=== Work required ===
Reproduce the stretch of material below verbatim, from the line containing "sub-region: Auckland" through the last line, leaving out the picture lines.

=== Excerpted records ===
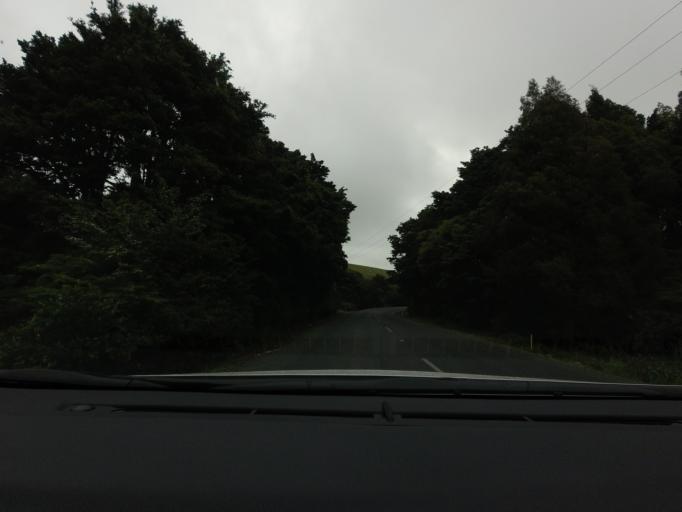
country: NZ
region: Auckland
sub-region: Auckland
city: Wellsford
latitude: -36.2790
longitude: 174.5858
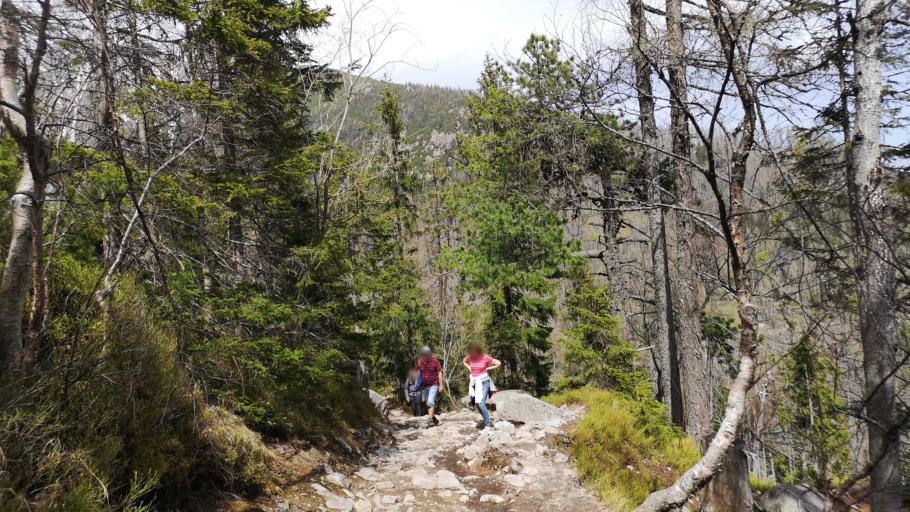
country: SK
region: Presovsky
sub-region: Okres Poprad
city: Vysoke Tatry
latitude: 49.1617
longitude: 20.2234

=== Exercise result ===
sub-region: Auckland
city: Wellsford
latitude: -36.2790
longitude: 174.5858
country: SK
region: Presovsky
sub-region: Okres Poprad
city: Vysoke Tatry
latitude: 49.1617
longitude: 20.2234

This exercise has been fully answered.